Welcome to our weekly Film Queue.
This is a segment in which we will discuss the films we have watched from one week to the next. We will try and keep it brief unless one film has an impact that inspires us to go a little more in-depth.
So, before I dive in, I have to state that I didn’t realize how many films I’ve seen until I started working on this. I frankly don’t want to take up too much time so I’m going to begin and try to keep it quick.
Monday January 11th – Sunday January 17th
The Danish Girl (2015)
Directed by Tom Hooper
I guess I just don’t like Tom Hooper very much. I think he’s a fine director who has a relatively interesting eye, but I find him to be a bit of a bore. His films aren’t for me. I’m sorry to those that enjoy his work, but it’s not that I think his films are necessarily bad, they just don’t interest me. Alicia Vikander is great in this (really, really great) and Eddie Redmayne is good.
Sex, Lies and Videotape (1989)
Directed by Steven Soderbergh
The initial spark which started the fire that caused a huge revolution in independent cinema. It’s a safe argument that without this film, we wouldn’t have some of our contemporary directors working in their field. It’s a bit of a slow burn, but it picks up and surprises you in the climatic finale (no pun intended).
Young Frankenstein (1972)
Directed by Mel Brooks
I grew up watching Spaceballs, and that was about the only Mel Brooks film that I had seen until the incredible Blazing Saddles. I was looking forward to see more of his films, and I went into this being extremely excited, but, unfortunately, it just didn’t do too much for me. It doesn’t dissuade me from watching more of his filmography, it just allows me to space them out a little as I do.
The Pinochet Case (2001)
Directed by Patricio Guzman
A documentary regarding the aftermath of the crimes and coup that was committed by Augusto Pinochet in Chile. As my parents and family were born in Chile, and as they needed to move out of the country to Canada to keep themselves safe, this film hit very close to home. At times, it was a bit of a tough watch.

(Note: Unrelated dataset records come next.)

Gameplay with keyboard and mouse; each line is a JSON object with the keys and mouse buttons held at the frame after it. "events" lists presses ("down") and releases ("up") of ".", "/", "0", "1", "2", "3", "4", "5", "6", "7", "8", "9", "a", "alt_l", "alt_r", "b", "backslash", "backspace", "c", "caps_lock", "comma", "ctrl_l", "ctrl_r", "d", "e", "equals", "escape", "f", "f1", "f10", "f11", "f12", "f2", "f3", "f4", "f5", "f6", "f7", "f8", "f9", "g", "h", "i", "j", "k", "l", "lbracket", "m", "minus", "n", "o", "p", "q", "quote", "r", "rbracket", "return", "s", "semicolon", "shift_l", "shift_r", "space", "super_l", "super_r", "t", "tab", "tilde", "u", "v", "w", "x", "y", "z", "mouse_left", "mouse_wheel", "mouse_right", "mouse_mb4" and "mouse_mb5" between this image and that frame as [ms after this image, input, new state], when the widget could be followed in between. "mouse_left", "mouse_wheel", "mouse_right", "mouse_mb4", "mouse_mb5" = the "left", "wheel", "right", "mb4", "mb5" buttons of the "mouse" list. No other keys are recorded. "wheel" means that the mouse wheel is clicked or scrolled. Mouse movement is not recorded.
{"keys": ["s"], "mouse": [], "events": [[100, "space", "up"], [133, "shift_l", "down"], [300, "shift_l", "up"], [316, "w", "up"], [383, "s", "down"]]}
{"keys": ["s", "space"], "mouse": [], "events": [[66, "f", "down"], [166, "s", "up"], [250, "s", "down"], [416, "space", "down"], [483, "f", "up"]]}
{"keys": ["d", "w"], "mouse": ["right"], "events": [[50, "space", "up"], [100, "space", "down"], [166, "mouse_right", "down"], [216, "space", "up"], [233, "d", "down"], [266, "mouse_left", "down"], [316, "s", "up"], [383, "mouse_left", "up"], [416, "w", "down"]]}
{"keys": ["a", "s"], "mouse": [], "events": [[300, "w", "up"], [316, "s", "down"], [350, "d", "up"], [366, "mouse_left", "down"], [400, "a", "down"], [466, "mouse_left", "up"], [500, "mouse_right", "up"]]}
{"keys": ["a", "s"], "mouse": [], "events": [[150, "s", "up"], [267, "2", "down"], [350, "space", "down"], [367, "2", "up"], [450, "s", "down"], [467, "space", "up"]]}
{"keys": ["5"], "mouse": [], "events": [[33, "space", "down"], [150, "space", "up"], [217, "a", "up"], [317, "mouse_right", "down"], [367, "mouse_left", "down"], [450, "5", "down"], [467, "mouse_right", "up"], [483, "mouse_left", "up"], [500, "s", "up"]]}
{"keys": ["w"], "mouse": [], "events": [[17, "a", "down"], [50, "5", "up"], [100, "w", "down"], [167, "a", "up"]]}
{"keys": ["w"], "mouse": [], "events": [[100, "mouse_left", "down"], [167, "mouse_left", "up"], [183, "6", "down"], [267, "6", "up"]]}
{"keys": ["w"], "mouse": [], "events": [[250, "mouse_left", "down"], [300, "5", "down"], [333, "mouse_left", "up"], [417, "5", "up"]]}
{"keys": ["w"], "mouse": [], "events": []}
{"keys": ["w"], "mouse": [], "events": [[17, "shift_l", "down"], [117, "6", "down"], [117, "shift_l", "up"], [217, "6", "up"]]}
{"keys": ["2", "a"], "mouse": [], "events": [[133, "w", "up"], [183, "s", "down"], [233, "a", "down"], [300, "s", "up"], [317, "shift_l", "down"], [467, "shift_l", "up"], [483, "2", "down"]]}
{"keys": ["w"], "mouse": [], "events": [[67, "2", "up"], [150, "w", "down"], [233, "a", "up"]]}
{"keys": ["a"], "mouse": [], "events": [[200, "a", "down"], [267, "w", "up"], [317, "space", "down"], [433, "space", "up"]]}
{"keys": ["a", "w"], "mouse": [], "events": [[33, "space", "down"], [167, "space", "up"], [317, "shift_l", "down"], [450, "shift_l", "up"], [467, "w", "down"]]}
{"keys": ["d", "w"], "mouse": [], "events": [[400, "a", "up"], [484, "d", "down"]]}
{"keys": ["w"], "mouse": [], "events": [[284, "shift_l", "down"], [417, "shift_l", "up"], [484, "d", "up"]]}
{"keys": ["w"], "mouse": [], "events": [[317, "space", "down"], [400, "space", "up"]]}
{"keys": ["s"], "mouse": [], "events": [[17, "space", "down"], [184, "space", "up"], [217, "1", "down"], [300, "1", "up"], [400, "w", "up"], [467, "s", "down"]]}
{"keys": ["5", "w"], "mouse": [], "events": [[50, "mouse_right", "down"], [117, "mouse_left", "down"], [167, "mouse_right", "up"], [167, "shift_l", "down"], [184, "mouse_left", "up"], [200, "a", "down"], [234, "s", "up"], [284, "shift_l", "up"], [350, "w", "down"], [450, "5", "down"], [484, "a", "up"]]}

Star Wars: The Force Awakens (2015)
Directed by J.J. Abrams
I have officially seen this film three times in the theatres now, so I have finally figured out how I feel about the film: I like it. It’s a lot of fun to see the universe back on the big screen.
Side by Side (2012)
Directed by Christopher Kenneally
An informative documentary about the differences between film and digital photography. It continues the ongoing debate about the pros and cons of each format. We hear them first-hand as Keanu Reeves interviews some of the best working directors, including: Martin Scorsese, David Lynch, Christopher Nolan, David Fincher, Danny Boyle, and much more. They keep it simple and put their arguments into layman’s terms as they explain their reasoning for why they’ll stay with film or move to digital.
About Time (2013)
Directed by Richard Curtis
Starring Domhnall Gleeson, Rachel McAdams, Bill Nighy, and, for a brief moment, Margot Robbie, this film easily oozes charm and sweetness. It’s a time travel film that doesn’t really focus on the actual science or understanding of traveling through time. It’s told matter-of-factly, and Tim (and the audience, for that matter) just have to accept it as so. The film cares more about making sure that the people within the film (and again, the audience as well) cherish life. Even the bad days.
Directed by Matt Reeves
Take it as you may, but this and Paranormal Activity helped bring found footage to the forefront of cinema. Unfortunately, not everything that comes out is as strong or justified in its use of the format, but nevertheless, people realized you can take the audience out of their seats and immerse them in the story. You are one with the events in the film.
127 Hours (2010)
Directed by Danny Boyle
Danny Boyle may have been the perfect person to tell this version of 127 Hours. Boyle, who’s used his fair share of digital cameras, uses them in such a great manner to tell this rewarding story. We are with Aron with every step, jump, fall and cut. James Franco, as Aron, is charming. Aron is in his second home out there and couldn’t be happier. Until tragedy befalls him. But, he’s in his element. Due to the film being shot digitally and handheld, it feels entirely immediate.
Shallow Grave (1995)
Directed by Danny Boyle
After familiarizing myself with a director’s work and style, I always enjoy going back to the first film they made and seeing if there are any early flourishes of their style. They’re usually minimal, but they’re there. Shallow Grave is wonderfully dark and twisted, and it is an absolute joy to watch. A wonderfully dark debut to an under appreciated director.